About The Charlotte Martin Foundation

The Charlotte Martin Foundation, based in Seattle, was established in 1987. Since its inception, over $20 million has been awarded, primarily in the Pacific Northwest, in four program areas: Youth-focused athletics, culture, education and wildlife and habitat preservation. A five-member Board governs the Foundation. The Board is proactive, doing the substantive work of the granting process. Members function as program officers, researching and developing projects, reviewing proposals and making decisions. The Foundation does not currently have a permanently staffed office. BNY Mellon Wealth Management, the Foundation’s investment manager and grant administrator, and Foundant Technologies provides the online grant management support.


Foundation Board Members

  • Tom Campbell, Seattle, WA
  • Pete Galloway, Seattle, WA
  • C’Ardis Gardner Gleser, Seattle, WA
  • Sheila Kelly, Seattle, WA
  • Bonnie Sachatello-Sawyer, Bozeman, MT

About Charlotte Y. Martin

A spirited, artistic, athletic, fun-loving and straight-talking woman whose life took her from a log cabin in Montana to the power circles of Washington D.C.
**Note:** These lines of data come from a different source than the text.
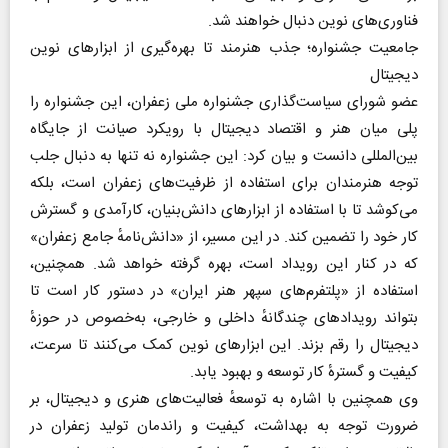
فناوری‌های نوین دنبال خواهند شد.
جامعیت جشنواره؛ جذب هنرمند تا بهره‌گیری از ابزار‌های نوین
دیجیتال
عضو شورای سیاست‌گذاری جشنواره ملی زعفران، این جشنواره را
پلی میان هنر و اقتصاد دیجیتال با رویکرد صیانت از جایگاه
بین‌المللی دانست و بیان کرد: این جشنواره نه تنها به دنبال جلب
توجه هنرمندان برای استفاده از ظرفیت‌های زعفران است، بلکه
می‌کوشد تا با استفاده از ابزار‌های دانش‌بنیان، کارآمدی و گسترش
کار خود را تضمین کند. در این مسیر، از «دانش‌نامهٔ جامع زعفران»
که در کنار این رویداد است، بهره گرفته خواهد شد. همچنین،
استفاده از «پلتفرم‌های سپهر هنر ایران» در دستور کار است تا
بتواند رویداد‌های چندگانهٔ داخلی و خارجی، به‌خصوص در حوزهٔ
دیجیتال را رقم بزند. این ابزار‌های نوین کمک می‌کنند تا سرعت،
کیفیت و گسترهٔ کار توسعه و بهبود یابد.
وی همچنین با اشاره به توسعهٔ فعالیت‌های هنری و دیجیتال، بر
ضرورت توجه به بهداشت، کیفیت و راندمان تولید زعفران در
Charlotte Yeoman Martin was a child of the Big Sky country of Montana, born December 24, 1919 in Butte, raised near Basin, and schooled in Anaconda. Early in life she showed artistic talent and a love of the outdoors. Learning to fish at a young age, she caught her first prize trout when she was 6. In high school she was honor student, thespian, and tallest girl on the basketball team. Her family could not afford to supplement a scholarship awarded her by Washington State University, so she attended Mrs. Munson’s Secretarial School in San Francisco. Later she met and married Dan Martin, son of Clarence Martin, former governor of Washington State. They lived first in Seattle and then moved to Los Angeles, where Dan owned a Cadillac dealership. During this time they adopted three children. The young family spent time in Washington DC while Dan was Undersecretary of Commerce for Presidents Kennedy and Johnson, and Charlotte worked to help establish Head Start, and support a variety of young musicians.

For most of her adult life, Charlotte moved among the wealthy and elite, and counted prime ministers, business executives, university presidents and movie stars among her friends, but she always identified herself as Charlotte Martin from Montana. She was “an original”, outspoken and non-conformist, one of the first women to wear (elegant) pants suits in the nation’s capitol. The Martins were avid sports fans. Charlotte played basketball, volleyball, tennis and soccer in high school; Dan was an owner of the Los Angeles Rams. The couple funded Martin Stadium and Academic Complex at Washington State University, Pullman, and named it for Dan’s father. Charlotte expanded the Student Athletic Center that now bears her name at Gonzaga University, Spokane. They also endowed scholarships at both Universities, and supported young people in artistic, academic and athletic enterprises.

Charlotte had a deep commitment to youth: “I’m interested in young people and their education. There’s a great deal that needs to be done on their behalf, and unless private individuals step forward and offer their help, it won’t get done.”

One Charlotte legend (there are many) tells that Charlotte sent Dan out to buy her a little fishing cabin in Montana, and Dan came home with a private island and eleven bedroom lodge in the Canadian San Juans. Gooch Island has one hundred heavily-forested acres, with coves and cliffs, sand beaches and winding trails. On the island Charlotte enjoyed playing with family, arranging and painting flowers, exploring the magnificent natural setting, and having the opportunity to take her friends fishing– friends like John Wayne, Senator Henry “Scoop” Jackson, and California Governor Pat Brown.

When Dan died in 1976, Charlotte carried on with his philanthropic interests, and developed her own. She died in 1987 and her memorial service was on Gooch Island. Shortly before her death, she set up the Charlotte Y. Martin Foundation to ensure continued support of the causes she cared about: Culture, athletics and education for youth, and protection of wildlife and habitat. Around that time, someone asked why she was so generous with her money, she said “When the man up there calls you, you got to put your boots on and go… And there ain’t no pockets in them shrouds.”